### Extrait cité
Dans quel ordre déguster les fromages d’un plateau ?
Devant un beau plateau, le premier réflexe est de foncer sur son fromage préféré. C’est humain, mais parfois dommage. Car l’ordre dans lequel on déguste les fromages change tout : bien mené, il fait monter les saveurs en puissance et laisse chaque fromage s’exprimer. Voici comment procéder, avec trois approches à choisir selon votre envie.
Le principe de base : du plus doux au plus fort
C’est la règle la plus connue et la plus simple à appliquer. L’idée est de monter crescendo sur l’échelle des saveurs, en commençant par les fromages délicats et en finissant par les plus intenses. Un palais frais perçoit d’abord toutes les nuances des fromages doux, alors qu’un fromage puissant goûté en premier saturerait les papilles et masquerait ce qui suit. Ce principe est le même que celui expliqué dans notre guide de la dégustation d’un fromage, à retrouver pour aller plus loin sur les gestes précis.

### Jeu de données
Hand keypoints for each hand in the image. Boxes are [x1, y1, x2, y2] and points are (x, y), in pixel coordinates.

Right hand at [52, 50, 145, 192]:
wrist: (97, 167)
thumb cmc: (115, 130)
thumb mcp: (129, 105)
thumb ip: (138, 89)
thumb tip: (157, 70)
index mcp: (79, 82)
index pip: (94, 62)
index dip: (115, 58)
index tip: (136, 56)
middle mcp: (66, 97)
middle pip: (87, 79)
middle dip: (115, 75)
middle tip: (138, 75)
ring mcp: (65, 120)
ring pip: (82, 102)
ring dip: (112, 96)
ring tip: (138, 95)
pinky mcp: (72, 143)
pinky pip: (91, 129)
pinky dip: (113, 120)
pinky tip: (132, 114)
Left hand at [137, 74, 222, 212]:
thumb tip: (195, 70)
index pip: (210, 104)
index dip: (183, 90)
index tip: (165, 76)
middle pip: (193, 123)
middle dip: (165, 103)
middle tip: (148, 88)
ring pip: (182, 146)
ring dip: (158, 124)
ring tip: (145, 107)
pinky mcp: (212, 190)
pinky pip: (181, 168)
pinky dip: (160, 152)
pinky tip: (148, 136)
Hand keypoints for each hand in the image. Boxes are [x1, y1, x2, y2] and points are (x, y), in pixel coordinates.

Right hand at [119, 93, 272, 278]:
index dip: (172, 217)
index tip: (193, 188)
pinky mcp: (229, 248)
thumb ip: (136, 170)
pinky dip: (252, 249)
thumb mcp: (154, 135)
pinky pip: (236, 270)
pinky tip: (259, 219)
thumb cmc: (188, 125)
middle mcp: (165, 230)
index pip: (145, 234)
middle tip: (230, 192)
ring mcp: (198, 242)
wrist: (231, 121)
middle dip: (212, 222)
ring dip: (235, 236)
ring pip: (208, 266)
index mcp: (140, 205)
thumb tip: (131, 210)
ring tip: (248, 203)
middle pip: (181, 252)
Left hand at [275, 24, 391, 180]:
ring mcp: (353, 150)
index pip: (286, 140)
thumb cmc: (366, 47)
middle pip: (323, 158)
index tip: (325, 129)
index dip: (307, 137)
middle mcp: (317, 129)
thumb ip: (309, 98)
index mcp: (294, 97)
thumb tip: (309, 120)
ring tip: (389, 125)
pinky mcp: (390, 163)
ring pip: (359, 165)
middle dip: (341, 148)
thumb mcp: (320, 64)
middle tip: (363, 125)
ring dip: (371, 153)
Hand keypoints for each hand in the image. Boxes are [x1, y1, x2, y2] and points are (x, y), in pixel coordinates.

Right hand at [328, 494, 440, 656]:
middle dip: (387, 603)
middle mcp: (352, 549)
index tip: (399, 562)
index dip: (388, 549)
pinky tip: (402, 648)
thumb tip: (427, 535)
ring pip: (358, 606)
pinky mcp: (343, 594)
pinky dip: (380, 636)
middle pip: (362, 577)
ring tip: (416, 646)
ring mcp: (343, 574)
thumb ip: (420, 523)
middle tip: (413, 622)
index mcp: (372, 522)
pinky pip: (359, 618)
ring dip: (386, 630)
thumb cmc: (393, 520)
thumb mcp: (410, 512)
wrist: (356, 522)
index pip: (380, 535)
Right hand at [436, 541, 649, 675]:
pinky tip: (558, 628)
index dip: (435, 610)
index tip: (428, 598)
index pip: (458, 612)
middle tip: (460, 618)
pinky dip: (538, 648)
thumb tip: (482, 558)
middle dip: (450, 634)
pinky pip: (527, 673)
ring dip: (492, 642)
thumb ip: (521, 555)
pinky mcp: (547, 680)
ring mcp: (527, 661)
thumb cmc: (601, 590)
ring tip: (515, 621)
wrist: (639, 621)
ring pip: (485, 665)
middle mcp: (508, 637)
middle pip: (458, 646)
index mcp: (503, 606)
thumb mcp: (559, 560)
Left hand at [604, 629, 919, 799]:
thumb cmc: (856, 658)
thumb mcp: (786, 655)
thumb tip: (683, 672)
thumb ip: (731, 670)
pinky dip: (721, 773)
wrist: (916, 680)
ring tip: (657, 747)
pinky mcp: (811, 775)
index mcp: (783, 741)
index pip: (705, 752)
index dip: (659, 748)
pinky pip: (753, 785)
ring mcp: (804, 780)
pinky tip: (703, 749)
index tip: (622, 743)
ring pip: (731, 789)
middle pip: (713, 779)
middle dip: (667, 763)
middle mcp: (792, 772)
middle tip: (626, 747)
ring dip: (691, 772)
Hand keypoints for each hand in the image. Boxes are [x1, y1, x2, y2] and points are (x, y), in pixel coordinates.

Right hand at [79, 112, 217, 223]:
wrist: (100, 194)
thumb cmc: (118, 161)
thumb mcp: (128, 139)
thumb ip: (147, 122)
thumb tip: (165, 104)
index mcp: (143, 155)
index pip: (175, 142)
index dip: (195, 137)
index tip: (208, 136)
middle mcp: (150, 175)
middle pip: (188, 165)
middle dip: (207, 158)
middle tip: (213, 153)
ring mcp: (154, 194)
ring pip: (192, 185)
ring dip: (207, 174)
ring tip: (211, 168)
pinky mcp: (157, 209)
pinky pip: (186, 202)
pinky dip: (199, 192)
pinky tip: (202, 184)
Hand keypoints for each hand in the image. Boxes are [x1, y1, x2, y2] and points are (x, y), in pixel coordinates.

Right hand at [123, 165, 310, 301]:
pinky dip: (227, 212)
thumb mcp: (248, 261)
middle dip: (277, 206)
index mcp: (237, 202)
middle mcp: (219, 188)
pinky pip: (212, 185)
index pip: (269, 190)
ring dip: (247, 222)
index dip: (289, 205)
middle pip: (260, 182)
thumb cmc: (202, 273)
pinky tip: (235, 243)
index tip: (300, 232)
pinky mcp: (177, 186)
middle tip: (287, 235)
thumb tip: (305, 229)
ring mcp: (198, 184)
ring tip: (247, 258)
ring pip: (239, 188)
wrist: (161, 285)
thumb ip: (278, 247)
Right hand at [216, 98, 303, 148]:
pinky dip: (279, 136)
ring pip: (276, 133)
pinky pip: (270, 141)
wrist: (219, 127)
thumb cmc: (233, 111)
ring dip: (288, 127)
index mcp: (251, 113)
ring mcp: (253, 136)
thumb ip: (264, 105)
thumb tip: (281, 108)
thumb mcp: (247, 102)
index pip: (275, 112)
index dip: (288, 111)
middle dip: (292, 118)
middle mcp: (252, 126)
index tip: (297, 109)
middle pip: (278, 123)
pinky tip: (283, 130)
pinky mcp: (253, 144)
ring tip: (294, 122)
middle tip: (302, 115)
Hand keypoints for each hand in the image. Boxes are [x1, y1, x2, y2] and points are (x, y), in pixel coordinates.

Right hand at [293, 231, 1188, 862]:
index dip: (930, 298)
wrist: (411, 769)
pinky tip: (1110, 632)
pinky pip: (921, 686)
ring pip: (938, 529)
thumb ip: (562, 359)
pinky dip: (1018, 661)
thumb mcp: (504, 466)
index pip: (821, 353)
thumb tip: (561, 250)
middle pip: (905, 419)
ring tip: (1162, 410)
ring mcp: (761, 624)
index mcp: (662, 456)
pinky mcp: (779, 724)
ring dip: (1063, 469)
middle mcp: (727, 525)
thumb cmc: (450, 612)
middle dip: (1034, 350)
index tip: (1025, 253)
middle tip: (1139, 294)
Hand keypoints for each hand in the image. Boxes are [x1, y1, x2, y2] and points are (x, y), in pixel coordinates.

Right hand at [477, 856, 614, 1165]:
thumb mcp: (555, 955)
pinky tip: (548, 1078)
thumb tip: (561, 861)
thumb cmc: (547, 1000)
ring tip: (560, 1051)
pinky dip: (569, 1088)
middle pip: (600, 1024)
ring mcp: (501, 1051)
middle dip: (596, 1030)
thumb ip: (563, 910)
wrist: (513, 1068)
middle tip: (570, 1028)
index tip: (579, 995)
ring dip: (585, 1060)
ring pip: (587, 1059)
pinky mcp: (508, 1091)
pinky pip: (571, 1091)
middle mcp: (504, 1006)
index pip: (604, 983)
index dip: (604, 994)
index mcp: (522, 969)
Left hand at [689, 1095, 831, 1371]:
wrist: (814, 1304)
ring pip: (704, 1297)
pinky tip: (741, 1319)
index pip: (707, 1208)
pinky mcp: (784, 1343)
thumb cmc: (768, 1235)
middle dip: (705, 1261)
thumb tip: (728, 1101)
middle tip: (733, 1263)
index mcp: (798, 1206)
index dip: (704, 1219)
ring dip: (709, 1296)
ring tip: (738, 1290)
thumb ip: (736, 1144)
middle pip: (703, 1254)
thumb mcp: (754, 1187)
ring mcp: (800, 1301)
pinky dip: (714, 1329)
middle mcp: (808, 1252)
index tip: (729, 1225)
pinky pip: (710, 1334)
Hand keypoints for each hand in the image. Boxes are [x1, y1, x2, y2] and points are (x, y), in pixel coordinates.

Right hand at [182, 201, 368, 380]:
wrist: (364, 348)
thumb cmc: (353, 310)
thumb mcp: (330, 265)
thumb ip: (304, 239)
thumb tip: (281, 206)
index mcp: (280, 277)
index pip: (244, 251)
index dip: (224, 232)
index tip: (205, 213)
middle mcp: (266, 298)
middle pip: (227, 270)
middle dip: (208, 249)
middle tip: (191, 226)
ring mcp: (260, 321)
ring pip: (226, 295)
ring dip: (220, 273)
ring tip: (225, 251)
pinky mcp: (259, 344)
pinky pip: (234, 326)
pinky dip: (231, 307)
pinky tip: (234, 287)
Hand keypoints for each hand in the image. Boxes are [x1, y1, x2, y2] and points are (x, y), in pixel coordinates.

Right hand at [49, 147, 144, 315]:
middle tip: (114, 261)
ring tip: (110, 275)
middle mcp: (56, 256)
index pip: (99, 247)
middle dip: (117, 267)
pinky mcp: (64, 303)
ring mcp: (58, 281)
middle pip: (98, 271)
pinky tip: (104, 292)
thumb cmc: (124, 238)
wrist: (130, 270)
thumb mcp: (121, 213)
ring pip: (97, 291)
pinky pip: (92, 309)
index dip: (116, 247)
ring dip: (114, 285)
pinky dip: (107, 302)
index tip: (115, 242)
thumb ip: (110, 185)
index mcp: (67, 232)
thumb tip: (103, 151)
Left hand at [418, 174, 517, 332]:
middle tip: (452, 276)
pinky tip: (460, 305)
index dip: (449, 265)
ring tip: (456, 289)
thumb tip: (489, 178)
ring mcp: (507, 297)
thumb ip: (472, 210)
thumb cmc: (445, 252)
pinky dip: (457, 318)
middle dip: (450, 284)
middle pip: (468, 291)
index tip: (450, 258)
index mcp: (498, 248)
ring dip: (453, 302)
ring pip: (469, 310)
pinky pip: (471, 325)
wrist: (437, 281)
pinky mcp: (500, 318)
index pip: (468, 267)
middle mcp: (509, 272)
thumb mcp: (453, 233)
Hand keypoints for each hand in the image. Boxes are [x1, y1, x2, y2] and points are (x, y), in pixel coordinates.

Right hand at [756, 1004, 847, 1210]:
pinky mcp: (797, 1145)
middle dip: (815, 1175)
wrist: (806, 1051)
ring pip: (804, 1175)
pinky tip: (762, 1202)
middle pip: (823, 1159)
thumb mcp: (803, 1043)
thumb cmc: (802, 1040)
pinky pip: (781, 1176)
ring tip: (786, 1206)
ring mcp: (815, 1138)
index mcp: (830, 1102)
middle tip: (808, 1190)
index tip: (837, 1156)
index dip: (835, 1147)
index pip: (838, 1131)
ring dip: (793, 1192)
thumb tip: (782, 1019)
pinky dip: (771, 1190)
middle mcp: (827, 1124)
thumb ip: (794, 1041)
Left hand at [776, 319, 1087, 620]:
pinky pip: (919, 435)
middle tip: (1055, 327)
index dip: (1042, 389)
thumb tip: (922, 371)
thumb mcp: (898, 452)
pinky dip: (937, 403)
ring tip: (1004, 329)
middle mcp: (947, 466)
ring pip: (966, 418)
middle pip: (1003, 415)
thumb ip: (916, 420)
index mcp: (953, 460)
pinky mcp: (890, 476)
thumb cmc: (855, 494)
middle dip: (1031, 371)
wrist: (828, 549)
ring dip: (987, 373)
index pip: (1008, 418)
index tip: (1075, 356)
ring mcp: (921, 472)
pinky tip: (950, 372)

### Consigne
Dites si chacune des affirmations suivantes concorde avec le texte sur l'ordre de dégustation des fromages, en répondant par oui ou par non et en citant les mots du texte qui tranchent. (a) La règle de base consiste à commencer par les fromages les plus intenses. (b) Un fromage puissant goûté en premier saturerait les papilles. (c) Le texte propose trois approches au choix.

### Solution
(a) Non : « en commençant par les fromages délicats et en finissant par les plus intenses ».
(b) Oui : « un fromage puissant goûté en premier saturerait les papilles et masquerait ce qui suit ».
(c) Oui : « avec trois approches à choisir selon votre envie ».